Falun—the symbol of Falun Dafa
The emblem of Falun Dafa is called the “Falun,” a Chinese term that translates loosely as “Wheel of Law.” It is composed of two primary elements: yin-yang symbols, which are Taoist in nature, and srivatsa, which are Buddhist. The srivasta, or swastika as it is known in English, is commonly seen in Asian Buddhism.
In Asian culture, the negative connotations of the swastika attributed to Hitler and the Nazis are relatively unknown. In fact, the swastika has a history going back thousands of years in many cultures and is widely considered a symbol of good fortune.
Who practices Falun Gong?
Although Falun Gong was first made public in China in 1992 and became widely popular there, the practice has also been adopted by people around the world. Today, Falun Gong is practiced in over 100 countries across the globe. Falun Gong books have been translated into 50 languages.
How many people practice Falun Gong
By early 1999, Chinese government officials and state-run media said there were 70-100 million people practicing Falun Gong in China, making it the fastest growing religion in the world at that time.
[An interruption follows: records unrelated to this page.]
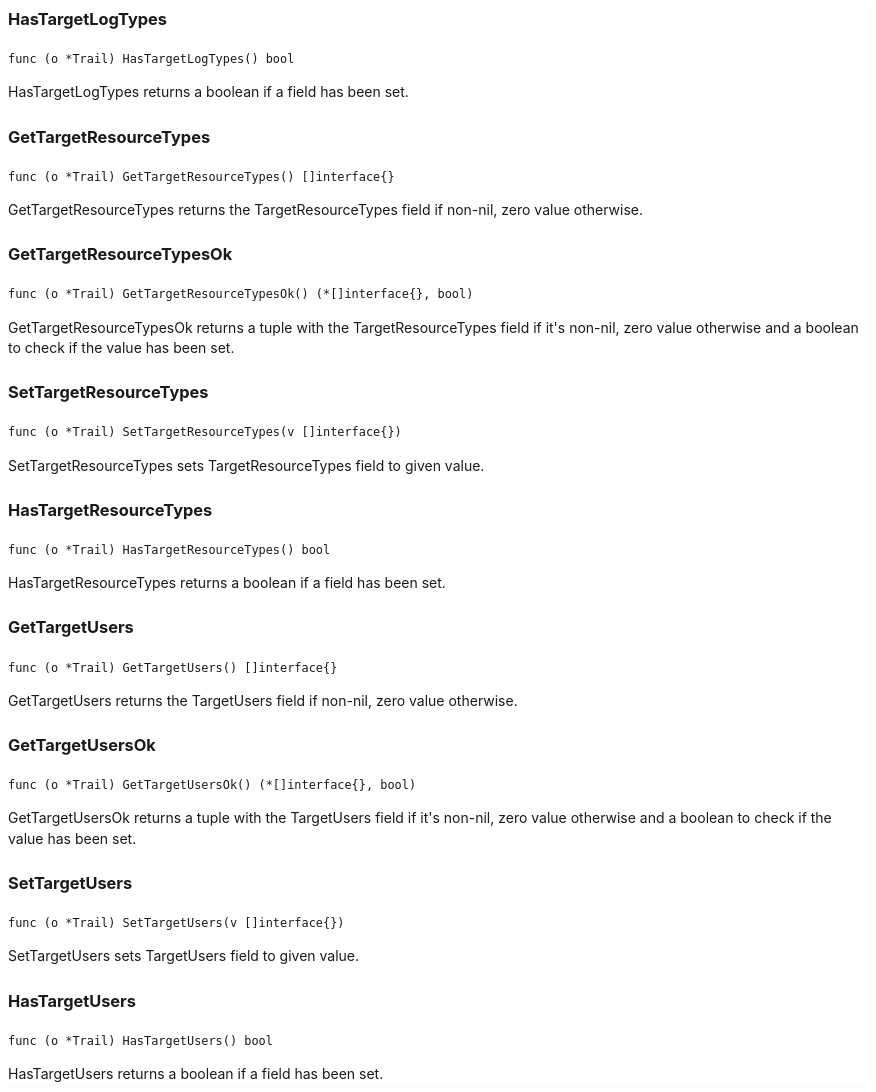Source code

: ### HasTargetLogTypes

`func (o *Trail) HasTargetLogTypes() bool`

HasTargetLogTypes returns a boolean if a field has been set.

### GetTargetResourceTypes

`func (o *Trail) GetTargetResourceTypes() []interface{}`

GetTargetResourceTypes returns the TargetResourceTypes field if non-nil, zero value otherwise.

### GetTargetResourceTypesOk

`func (o *Trail) GetTargetResourceTypesOk() (*[]interface{}, bool)`

GetTargetResourceTypesOk returns a tuple with the TargetResourceTypes field if it's non-nil, zero value otherwise
and a boolean to check if the value has been set.

### SetTargetResourceTypes

`func (o *Trail) SetTargetResourceTypes(v []interface{})`

SetTargetResourceTypes sets TargetResourceTypes field to given value.

### HasTargetResourceTypes

`func (o *Trail) HasTargetResourceTypes() bool`

HasTargetResourceTypes returns a boolean if a field has been set.

### GetTargetUsers

`func (o *Trail) GetTargetUsers() []interface{}`

GetTargetUsers returns the TargetUsers field if non-nil, zero value otherwise.

### GetTargetUsersOk

`func (o *Trail) GetTargetUsersOk() (*[]interface{}, bool)`

GetTargetUsersOk returns a tuple with the TargetUsers field if it's non-nil, zero value otherwise
and a boolean to check if the value has been set.

### SetTargetUsers

`func (o *Trail) SetTargetUsers(v []interface{})`

SetTargetUsers sets TargetUsers field to given value.

### HasTargetUsers

`func (o *Trail) HasTargetUsers() bool`

HasTargetUsers returns a boolean if a field has been set.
Although the Chinese Communist Party launched a persecution campaign to “stamp out” Falun Gong, human rights organizations estimate that tens of millions continue to practice throughout China. Falun Gong practitioners are also found in over 100 countries around the world, but because there is no membership, it is difficult to give precise numbers.
Who started Falun Gong?
Falun Gong was first made public by Mr. Li Hongzhi. A native of Changchun, China and now living in the U.S., Mr. Li is a four-time Nobel Peace Prize nominee and was nominated by the European Parliament for the Sakharov Prize For Freedom of Thought. He is also the recipient of Freedom House’s International Religious Freedom Award.
Why is Falun Gong banned in China?
Although widely popular and openly celebrated by the Chinese government throughout the 1990s, a few top leaders of the Chinese Communist Party launched a violent campaign against Falun Gong in 1999. They did so due to Falun Gong’s exploding popularity and because they felt Falun Gong’s emphasis on moral living and traditional Chinese culture were a threat to the atheist communist regime that largely ruled by fear. Many insiders also point out that China’s top leader at the time, Jiang Zemin, personally resented Falun Gong’s popularity, fearing it was stealing attention away from his efforts to build a lasting legacy for himself.
What’s the difference between Falun Gong and Falun Dafa?
“Falun Gong” is simply another name for “Falun Dafa.” They refer to the same thing — the Buddhist-based spiritual practice originating in China. “Falun Dafa” is the formal name of the practice, whereas “Falun Gong” is a more colloquial term made popular in China.